There will be a form sent to you from your LEA. There will be a number of questions on it asking about your child’s formative years and their behaviour. If your child is of Primary school age, they will

  • Ask about his/her general health and skills. 
  1. This may include whether or not s/he has any eating or sleep related problems.
  2. Can s/he dress and undress themselves in the correct order?
  3. Are they able to realise when they need to use toilet facilities?
  4. Do they feed themselves?
  5. Do they understand what is said to them by others?
  6. Do they always play alone?
  7. How long can they concentrate on stories or playing?
  8. Are they comfortable in the company of their peers, siblings or other adults?
  9. Is your child able to share his/her toys?
  10. Do they have temper tantrums?
  11. Is your child subject to mood swings?
  12. Compare your child to others of his/her own age. You can also use any experiences you have had with your other children as a pointer to acceptable development.
  13. Does your child worry about a particular thing?
  14. Is your child aware of the difficulties they face?
  15. Are there things that your child does well?
  16. What are your own thoughts about the difficulties your child has? How best do you think your child would be supported?
  17. Is there one single event that has had a profound effect on your child? This could be in the form of bereavement or it may be a change in the make up of the family such as remarriage or divorce.
  18. Although your child is the one facing the Educational difficulties, this will also affect the rest of the family. What does this entail for your family?
  • Are they able to communicate their needs to others, pointing or verbalising their wishes?
  • Do they function similarly to their peers? i.e. chat, use the phone etc.
  • What are their favourite games?
  • Does your child attend any out of school activities such as Brownies, Cubs, Beavers etc.?
  • How do they relate to others?
  • Think about behaviour in the home.
  • General Points

It is felt that it is important that your child should have as much input into this process as possible. They will be asked to contribute their views to the statement if they are able.
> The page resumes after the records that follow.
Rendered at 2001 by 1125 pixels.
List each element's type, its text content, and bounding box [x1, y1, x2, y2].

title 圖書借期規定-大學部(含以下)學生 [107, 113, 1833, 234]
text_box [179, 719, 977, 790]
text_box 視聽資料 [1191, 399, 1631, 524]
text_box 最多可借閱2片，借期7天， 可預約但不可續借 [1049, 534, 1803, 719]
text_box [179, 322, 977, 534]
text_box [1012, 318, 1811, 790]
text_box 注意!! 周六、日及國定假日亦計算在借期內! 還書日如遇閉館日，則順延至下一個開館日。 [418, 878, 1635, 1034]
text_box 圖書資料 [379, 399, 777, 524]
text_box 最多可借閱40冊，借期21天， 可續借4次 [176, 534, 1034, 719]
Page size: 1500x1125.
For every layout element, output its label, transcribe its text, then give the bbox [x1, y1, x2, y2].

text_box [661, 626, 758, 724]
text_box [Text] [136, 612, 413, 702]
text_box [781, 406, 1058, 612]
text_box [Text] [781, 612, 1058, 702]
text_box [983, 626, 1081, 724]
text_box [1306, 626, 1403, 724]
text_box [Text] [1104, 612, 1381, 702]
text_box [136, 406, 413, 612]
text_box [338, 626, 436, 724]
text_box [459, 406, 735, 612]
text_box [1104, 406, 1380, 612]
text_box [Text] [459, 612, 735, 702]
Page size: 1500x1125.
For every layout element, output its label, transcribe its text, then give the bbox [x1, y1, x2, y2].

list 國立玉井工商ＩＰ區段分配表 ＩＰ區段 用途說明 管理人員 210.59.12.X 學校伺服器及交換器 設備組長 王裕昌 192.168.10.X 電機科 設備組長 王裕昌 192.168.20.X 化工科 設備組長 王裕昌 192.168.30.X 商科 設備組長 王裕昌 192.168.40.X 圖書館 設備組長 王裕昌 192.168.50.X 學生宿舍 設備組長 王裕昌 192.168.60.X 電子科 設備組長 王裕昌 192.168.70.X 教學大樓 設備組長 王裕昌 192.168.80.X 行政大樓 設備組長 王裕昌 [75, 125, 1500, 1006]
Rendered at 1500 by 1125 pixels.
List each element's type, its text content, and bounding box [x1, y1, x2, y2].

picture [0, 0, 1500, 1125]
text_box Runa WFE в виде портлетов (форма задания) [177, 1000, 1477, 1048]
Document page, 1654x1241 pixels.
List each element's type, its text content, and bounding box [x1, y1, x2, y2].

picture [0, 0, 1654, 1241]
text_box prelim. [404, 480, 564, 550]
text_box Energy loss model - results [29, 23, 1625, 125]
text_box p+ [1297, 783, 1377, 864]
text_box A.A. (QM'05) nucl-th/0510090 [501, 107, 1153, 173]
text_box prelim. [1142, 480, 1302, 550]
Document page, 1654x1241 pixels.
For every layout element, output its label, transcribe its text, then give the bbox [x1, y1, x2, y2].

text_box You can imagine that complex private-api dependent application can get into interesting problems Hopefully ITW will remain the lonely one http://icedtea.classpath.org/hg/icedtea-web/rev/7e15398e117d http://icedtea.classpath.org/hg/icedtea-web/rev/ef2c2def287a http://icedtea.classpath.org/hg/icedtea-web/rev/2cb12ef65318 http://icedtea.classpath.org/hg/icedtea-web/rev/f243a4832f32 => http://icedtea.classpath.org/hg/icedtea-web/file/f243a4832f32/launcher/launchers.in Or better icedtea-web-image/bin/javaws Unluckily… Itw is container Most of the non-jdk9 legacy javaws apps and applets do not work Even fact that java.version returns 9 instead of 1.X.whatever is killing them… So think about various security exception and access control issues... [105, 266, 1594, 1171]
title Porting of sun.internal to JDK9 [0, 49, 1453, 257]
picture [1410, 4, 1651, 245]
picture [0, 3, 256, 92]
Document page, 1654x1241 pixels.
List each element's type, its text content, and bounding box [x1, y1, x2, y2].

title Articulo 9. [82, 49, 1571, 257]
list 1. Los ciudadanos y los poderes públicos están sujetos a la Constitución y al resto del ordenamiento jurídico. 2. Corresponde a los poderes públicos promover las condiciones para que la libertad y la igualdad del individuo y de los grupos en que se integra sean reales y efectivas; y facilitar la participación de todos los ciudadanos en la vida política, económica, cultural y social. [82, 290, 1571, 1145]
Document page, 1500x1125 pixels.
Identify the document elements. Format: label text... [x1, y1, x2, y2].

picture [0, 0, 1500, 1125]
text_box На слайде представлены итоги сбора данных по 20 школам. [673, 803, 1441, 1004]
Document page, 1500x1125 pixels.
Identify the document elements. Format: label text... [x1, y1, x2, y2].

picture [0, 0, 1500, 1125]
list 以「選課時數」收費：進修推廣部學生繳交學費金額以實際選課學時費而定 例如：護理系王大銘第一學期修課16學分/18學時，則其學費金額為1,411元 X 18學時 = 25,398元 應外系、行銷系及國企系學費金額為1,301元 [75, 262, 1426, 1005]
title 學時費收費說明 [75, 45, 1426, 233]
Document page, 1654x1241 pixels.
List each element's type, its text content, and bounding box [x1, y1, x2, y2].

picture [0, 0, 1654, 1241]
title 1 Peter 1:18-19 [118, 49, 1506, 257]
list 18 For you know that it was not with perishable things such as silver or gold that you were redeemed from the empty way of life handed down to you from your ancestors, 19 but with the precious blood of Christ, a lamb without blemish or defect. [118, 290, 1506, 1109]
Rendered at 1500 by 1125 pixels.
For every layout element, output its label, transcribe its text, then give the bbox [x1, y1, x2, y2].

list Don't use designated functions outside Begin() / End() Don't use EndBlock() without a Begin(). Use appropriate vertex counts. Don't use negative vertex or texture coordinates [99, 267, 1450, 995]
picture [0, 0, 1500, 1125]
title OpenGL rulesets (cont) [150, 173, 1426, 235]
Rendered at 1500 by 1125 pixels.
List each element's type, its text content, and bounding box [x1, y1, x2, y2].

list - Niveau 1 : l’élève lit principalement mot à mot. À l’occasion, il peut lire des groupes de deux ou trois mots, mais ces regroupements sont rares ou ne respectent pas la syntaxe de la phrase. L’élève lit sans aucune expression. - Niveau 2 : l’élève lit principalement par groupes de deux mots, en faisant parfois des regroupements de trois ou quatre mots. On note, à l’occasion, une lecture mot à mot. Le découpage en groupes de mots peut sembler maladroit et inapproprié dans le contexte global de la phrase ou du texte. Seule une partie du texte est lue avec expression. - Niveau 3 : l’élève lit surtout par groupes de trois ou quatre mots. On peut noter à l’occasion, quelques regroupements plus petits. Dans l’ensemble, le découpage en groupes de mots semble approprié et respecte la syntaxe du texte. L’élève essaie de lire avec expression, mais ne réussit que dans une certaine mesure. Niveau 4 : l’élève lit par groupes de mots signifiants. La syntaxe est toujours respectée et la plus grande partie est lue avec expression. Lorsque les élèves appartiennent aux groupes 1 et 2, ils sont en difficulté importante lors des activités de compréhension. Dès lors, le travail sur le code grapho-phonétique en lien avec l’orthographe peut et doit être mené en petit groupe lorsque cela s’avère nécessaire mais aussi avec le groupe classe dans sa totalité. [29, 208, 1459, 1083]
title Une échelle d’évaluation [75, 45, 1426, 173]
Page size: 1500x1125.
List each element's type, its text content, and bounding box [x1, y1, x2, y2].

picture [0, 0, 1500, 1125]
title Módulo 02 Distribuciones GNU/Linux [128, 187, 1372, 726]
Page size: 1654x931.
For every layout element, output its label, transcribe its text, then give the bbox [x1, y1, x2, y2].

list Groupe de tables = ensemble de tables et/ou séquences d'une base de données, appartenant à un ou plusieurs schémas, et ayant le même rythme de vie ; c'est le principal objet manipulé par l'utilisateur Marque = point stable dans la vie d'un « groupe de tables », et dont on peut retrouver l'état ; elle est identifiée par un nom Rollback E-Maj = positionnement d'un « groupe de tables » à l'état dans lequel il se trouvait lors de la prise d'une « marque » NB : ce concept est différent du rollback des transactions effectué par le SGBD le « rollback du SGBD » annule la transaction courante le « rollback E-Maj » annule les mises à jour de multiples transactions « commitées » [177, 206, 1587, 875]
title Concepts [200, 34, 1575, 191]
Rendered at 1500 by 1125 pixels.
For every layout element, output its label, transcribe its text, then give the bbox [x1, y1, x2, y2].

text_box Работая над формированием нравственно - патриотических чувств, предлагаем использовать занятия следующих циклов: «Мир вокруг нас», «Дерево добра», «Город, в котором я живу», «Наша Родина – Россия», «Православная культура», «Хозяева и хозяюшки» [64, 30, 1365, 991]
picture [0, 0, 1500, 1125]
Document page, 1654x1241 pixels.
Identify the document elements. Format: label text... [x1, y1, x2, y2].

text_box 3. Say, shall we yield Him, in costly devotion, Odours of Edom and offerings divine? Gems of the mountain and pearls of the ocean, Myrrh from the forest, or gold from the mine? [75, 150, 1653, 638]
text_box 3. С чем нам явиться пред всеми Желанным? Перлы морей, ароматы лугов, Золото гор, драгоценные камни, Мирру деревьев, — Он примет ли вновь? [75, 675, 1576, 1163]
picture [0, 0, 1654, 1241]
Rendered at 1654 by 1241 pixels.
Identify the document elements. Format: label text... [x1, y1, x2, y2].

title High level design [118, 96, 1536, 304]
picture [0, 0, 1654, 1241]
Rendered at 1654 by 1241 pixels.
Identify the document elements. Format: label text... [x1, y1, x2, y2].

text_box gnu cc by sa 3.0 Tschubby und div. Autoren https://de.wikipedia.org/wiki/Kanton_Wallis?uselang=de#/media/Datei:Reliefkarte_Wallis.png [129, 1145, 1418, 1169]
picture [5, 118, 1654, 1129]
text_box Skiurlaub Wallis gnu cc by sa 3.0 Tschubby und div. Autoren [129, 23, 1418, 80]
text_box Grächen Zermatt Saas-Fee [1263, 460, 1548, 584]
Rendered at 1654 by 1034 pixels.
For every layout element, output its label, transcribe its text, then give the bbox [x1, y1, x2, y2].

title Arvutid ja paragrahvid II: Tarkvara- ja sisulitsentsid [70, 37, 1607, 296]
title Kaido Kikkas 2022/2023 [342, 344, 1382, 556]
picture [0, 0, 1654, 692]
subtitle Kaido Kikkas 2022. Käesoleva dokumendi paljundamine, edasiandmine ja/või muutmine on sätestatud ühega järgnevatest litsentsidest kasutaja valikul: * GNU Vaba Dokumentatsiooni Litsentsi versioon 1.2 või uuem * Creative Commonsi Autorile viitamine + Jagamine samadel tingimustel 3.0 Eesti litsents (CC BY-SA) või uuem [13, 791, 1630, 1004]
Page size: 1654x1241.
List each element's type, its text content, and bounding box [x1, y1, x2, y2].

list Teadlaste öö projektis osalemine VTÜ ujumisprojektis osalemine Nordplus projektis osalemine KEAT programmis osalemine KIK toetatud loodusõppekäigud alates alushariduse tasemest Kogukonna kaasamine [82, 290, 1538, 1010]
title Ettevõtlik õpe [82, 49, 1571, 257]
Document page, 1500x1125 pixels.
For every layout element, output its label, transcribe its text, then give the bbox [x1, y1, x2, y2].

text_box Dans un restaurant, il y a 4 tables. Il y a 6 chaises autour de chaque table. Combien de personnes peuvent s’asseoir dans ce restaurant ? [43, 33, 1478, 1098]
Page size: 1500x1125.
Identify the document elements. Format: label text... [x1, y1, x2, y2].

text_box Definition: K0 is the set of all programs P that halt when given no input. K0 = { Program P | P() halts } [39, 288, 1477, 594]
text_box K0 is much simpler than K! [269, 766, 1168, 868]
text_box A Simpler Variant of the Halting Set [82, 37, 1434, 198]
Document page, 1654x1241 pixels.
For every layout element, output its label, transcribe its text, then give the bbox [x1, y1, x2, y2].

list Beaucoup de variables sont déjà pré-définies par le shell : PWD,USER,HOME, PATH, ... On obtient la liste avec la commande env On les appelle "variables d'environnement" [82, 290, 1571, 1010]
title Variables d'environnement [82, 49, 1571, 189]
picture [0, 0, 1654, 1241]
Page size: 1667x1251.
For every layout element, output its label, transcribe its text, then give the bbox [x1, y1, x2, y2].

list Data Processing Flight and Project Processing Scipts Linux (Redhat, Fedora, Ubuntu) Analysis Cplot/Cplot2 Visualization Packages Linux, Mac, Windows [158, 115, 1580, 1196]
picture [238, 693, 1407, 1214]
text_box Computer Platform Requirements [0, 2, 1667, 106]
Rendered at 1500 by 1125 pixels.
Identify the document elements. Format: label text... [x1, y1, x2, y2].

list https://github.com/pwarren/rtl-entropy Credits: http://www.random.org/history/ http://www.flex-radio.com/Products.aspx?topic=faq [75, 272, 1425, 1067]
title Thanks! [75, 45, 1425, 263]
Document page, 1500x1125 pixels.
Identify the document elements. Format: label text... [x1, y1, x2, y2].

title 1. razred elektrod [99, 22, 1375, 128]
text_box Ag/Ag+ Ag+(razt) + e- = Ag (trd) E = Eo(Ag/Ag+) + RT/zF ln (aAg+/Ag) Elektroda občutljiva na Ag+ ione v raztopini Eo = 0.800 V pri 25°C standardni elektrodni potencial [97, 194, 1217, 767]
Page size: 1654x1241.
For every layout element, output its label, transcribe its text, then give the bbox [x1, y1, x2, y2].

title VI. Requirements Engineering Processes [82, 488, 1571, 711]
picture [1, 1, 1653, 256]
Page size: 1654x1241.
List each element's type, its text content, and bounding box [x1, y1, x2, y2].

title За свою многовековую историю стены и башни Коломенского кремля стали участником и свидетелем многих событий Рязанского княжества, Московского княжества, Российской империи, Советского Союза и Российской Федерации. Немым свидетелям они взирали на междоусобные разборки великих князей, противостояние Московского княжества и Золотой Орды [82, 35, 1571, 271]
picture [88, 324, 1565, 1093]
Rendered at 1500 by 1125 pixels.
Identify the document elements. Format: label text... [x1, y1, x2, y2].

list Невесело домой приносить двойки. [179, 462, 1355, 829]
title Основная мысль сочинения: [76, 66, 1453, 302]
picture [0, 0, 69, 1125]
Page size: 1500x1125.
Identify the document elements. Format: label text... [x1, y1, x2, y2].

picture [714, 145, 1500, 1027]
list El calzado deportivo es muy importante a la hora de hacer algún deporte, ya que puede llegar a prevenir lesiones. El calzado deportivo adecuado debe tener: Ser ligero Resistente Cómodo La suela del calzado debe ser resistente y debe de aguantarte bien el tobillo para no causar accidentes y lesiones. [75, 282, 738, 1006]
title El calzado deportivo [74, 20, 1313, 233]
  • You have 29 days to respond to the letter that will be sent to you by your LEA. This letter is the one telling you that they have been asked by the school to provide the Statutory Assessment of your child
  • Your LEA have 6 weeks to tell you whether or not they feel that your child will benefit from the Statutory Assessment. Do not forget that it is not certain that your child will be assessed.
  • Your LEA may issue you with a Note in Lieu instead of issuing a Statement of Special Educational Needs. More information about this is contained in another article.
  • If the LEA has decided that it would be in your child’s best interests to be assessed, the procedure should be completed within 6 months.
  • There is the chance to appeal against the findings of the LEA. First you must approach your child’s Head teacher or your Named Officer. Information about this is contained in the article about the Special Needs Tribunal.

I want to choose the school that provides the education for my child. Can I do this?

You do have a limited choice of school but your LEA will have to consider the logistics of your choice. It is not a certainty that this will be possible, as they have to assess whether the costs involved are reasonable, if educating your child in the school will cause difficulties for the other pupils and also that the school is able to meet your child’s particular Special Educational Need. The school is not named on the Statement to facilitate this freedom of choice. Your LEA has a register of all schools and will be able to advise you as to the suitability for your child. You will also be able to visit the schools to make sure that they will be suitable.